- **Exercise**
Scan the records below for the line containing "minutes, 4: 15 -> 7" and the line containing "Adeudos, Devengado: 0.04 -> 0". Copy both, plus every line between, exactly.

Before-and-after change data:
►
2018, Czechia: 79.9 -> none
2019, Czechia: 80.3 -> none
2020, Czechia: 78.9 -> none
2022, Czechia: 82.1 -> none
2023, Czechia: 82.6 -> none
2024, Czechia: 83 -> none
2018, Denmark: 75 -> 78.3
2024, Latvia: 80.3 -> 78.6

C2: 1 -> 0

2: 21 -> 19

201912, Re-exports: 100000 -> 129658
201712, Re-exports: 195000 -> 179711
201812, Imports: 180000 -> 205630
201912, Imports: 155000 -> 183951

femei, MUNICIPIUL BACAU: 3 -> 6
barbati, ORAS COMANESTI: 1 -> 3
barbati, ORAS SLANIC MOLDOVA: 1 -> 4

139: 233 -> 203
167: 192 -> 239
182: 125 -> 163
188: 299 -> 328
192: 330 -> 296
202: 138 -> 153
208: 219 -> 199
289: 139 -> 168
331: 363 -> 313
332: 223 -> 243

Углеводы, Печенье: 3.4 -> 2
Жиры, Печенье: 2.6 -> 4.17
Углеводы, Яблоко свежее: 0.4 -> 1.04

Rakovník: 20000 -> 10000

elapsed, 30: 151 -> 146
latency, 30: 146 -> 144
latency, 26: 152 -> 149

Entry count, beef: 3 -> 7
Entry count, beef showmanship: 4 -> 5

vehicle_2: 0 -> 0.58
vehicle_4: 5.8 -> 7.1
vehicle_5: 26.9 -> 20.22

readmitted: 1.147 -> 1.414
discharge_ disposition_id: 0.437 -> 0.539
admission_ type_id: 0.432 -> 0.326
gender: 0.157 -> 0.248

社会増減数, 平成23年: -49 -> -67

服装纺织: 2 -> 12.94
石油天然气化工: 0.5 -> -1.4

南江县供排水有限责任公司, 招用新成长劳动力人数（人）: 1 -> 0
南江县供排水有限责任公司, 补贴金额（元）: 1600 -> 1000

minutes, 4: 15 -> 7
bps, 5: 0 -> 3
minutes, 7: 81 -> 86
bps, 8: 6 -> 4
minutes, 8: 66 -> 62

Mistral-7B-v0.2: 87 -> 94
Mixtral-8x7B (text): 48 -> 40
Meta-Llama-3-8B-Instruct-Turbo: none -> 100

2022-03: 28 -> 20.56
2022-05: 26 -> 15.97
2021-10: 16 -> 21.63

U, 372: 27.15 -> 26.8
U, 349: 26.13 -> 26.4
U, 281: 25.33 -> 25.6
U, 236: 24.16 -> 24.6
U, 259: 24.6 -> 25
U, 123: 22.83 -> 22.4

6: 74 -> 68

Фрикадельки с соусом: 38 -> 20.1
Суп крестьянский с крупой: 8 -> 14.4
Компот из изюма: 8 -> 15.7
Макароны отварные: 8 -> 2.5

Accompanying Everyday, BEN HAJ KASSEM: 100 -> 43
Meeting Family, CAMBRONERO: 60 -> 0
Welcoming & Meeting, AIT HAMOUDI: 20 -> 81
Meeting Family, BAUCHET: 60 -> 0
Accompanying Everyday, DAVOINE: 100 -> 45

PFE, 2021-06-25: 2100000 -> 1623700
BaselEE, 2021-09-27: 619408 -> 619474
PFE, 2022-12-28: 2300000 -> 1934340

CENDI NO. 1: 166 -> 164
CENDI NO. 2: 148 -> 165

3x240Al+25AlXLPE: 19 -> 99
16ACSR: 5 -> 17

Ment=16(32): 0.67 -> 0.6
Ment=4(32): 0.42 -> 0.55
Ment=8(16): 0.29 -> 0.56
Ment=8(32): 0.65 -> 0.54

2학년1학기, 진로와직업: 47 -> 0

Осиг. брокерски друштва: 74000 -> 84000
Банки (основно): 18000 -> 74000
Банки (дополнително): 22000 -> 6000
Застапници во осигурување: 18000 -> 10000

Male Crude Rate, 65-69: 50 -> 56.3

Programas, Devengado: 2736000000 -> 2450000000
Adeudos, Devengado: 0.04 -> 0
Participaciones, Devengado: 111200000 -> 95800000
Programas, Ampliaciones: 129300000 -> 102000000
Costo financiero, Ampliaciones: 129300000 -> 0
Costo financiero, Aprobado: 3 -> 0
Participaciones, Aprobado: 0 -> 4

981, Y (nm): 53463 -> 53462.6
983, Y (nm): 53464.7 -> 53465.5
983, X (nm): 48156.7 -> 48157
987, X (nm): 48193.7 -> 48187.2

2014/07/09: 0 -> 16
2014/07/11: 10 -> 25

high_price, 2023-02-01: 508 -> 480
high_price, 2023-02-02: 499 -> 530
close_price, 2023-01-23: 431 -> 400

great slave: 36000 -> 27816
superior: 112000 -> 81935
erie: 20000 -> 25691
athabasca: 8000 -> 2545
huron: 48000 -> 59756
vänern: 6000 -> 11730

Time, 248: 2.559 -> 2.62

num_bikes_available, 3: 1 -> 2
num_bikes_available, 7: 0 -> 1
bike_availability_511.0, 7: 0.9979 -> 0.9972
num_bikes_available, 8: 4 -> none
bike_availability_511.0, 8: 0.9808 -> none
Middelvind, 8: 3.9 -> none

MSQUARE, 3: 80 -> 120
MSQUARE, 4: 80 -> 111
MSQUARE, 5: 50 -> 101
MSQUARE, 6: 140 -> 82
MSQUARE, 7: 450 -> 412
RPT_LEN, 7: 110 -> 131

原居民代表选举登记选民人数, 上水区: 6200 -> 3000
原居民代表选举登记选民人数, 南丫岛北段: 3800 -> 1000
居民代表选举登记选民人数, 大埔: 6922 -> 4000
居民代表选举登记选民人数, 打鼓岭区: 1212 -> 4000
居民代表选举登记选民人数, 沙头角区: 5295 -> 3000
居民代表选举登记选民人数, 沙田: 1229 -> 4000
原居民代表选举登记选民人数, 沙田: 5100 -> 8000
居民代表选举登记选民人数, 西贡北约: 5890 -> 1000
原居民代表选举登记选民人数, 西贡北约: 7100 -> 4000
◄
- **Result below**
minutes, 4: 15 -> 7
bps, 5: 0 -> 3
minutes, 7: 81 -> 86
bps, 8: 6 -> 4
minutes, 8: 66 -> 62

Mistral-7B-v0.2: 87 -> 94
Mixtral-8x7B (text): 48 -> 40
Meta-Llama-3-8B-Instruct-Turbo: none -> 100

2022-03: 28 -> 20.56
2022-05: 26 -> 15.97
2021-10: 16 -> 21.63

U, 372: 27.15 -> 26.8
U, 349: 26.13 -> 26.4
U, 281: 25.33 -> 25.6
U, 236: 24.16 -> 24.6
U, 259: 24.6 -> 25
U, 123: 22.83 -> 22.4

6: 74 -> 68

Фрикадельки с соусом: 38 -> 20.1
Суп крестьянский с крупой: 8 -> 14.4
Компот из изюма: 8 -> 15.7
Макароны отварные: 8 -> 2.5

Accompanying Everyday, BEN HAJ KASSEM: 100 -> 43
Meeting Family, CAMBRONERO: 60 -> 0
Welcoming & Meeting, AIT HAMOUDI: 20 -> 81
Meeting Family, BAUCHET: 60 -> 0
Accompanying Everyday, DAVOINE: 100 -> 45

PFE, 2021-06-25: 2100000 -> 1623700
BaselEE, 2021-09-27: 619408 -> 619474
PFE, 2022-12-28: 2300000 -> 1934340

CENDI NO. 1: 166 -> 164
CENDI NO. 2: 148 -> 165

3x240Al+25AlXLPE: 19 -> 99
16ACSR: 5 -> 17

Ment=16(32): 0.67 -> 0.6
Ment=4(32): 0.42 -> 0.55
Ment=8(16): 0.29 -> 0.56
Ment=8(32): 0.65 -> 0.54

2학년1학기, 진로와직업: 47 -> 0

Осиг. брокерски друштва: 74000 -> 84000
Банки (основно): 18000 -> 74000
Банки (дополнително): 22000 -> 6000
Застапници во осигурување: 18000 -> 10000

Male Crude Rate, 65-69: 50 -> 56.3

Programas, Devengado: 2736000000 -> 2450000000
Adeudos, Devengado: 0.04 -> 0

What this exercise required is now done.